(Exercise): In the records below, find the line containing "middle tip: (146, 251)" and transcribe it and every line after it exactly; leave the pictures out.

(Data for the task):
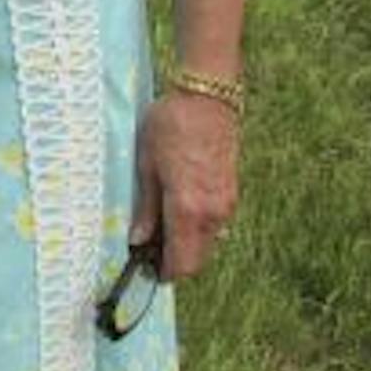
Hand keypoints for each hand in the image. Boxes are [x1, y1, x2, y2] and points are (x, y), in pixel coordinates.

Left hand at [132, 88, 239, 281]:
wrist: (208, 99)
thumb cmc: (169, 126)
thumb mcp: (146, 164)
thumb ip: (145, 208)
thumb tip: (138, 241)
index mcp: (188, 209)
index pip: (182, 262)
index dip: (163, 272)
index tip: (143, 268)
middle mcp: (213, 215)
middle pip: (197, 260)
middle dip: (174, 262)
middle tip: (146, 251)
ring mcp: (226, 206)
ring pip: (207, 245)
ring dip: (186, 246)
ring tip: (156, 229)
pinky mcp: (232, 195)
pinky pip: (214, 227)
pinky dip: (196, 231)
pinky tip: (175, 213)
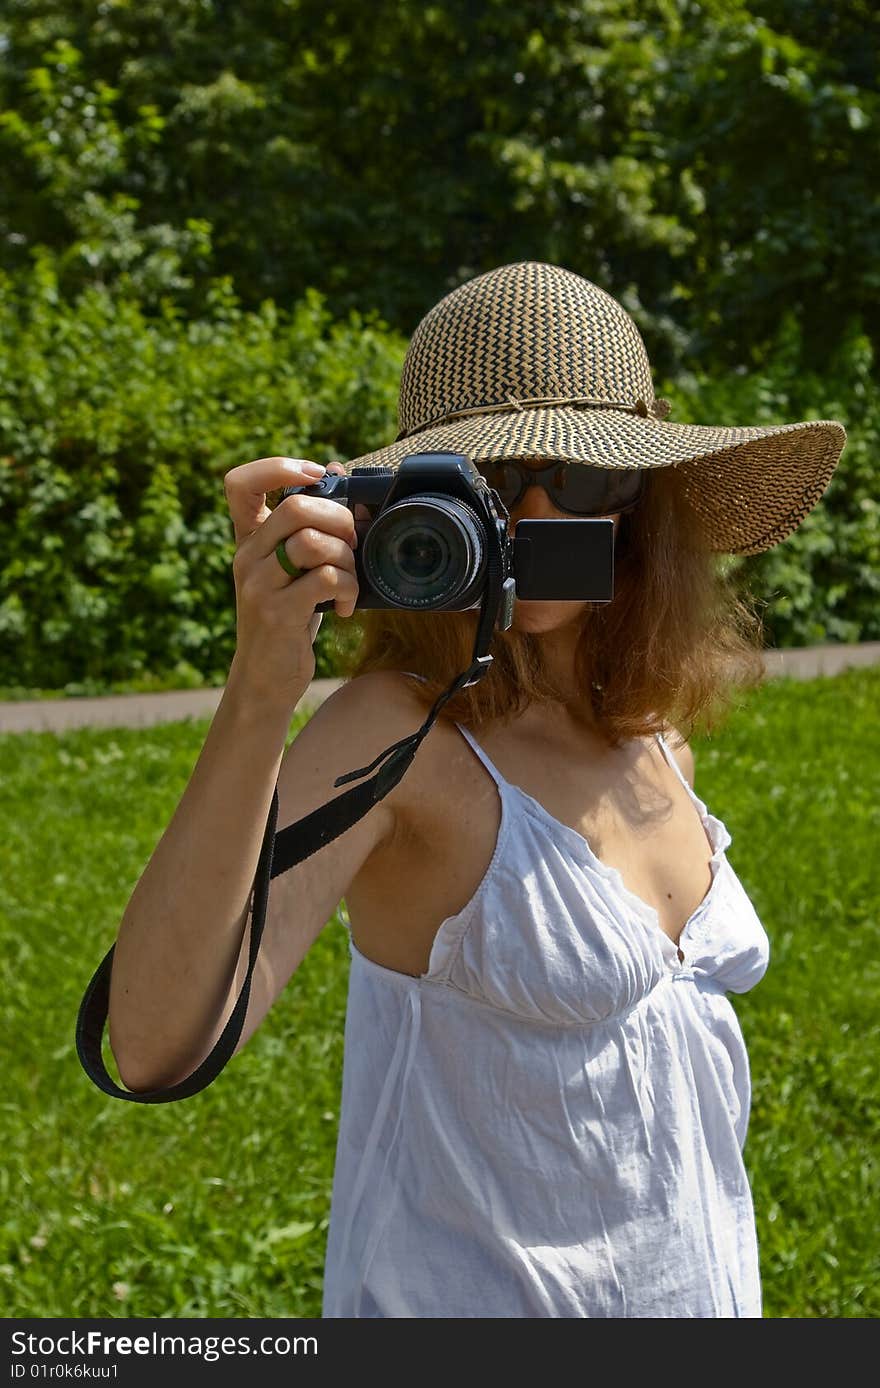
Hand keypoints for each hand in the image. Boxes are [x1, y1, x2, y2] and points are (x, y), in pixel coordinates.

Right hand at [223, 457, 357, 706]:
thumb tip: (335, 470)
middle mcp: (247, 557)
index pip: (239, 484)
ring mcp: (258, 584)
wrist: (264, 678)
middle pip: (296, 507)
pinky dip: (348, 588)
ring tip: (350, 579)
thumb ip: (309, 526)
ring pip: (313, 542)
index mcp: (249, 540)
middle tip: (352, 543)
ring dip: (347, 558)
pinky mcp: (276, 612)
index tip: (315, 476)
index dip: (277, 467)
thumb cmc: (288, 618)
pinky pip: (325, 579)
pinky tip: (346, 606)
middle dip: (340, 519)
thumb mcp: (294, 569)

(Answer area):
middle tip: (146, 251)
ring mcp: (226, 206)
ring pip: (207, 245)
ring dip: (186, 246)
ring tip: (156, 229)
pinky mcp: (232, 195)
pinky pip: (214, 227)
pinky dip: (196, 231)
pinky tip: (175, 213)
Hand keypoints for each hand in the image. Boxes are [x1, y1, x2, y2] and points are (x, y), in pixel coordinates.

Right hand at [223, 457, 357, 706]:
thumb tip: (335, 470)
middle mcp: (247, 557)
index pip: (239, 484)
ring mcp: (258, 584)
wrist: (264, 678)
middle pip: (296, 507)
pinky dip: (348, 588)
ring tip: (350, 579)
thumb ip: (309, 526)
ring pip: (313, 542)
index mcp: (249, 540)
middle tip: (352, 543)
ring dip: (347, 558)
pinky mcp: (276, 612)
index tip: (315, 476)
index dip: (277, 467)
thumb cmc: (288, 618)
pinky pip: (325, 579)
pinky tip: (346, 606)
middle dip: (340, 519)
thumb mcp: (294, 569)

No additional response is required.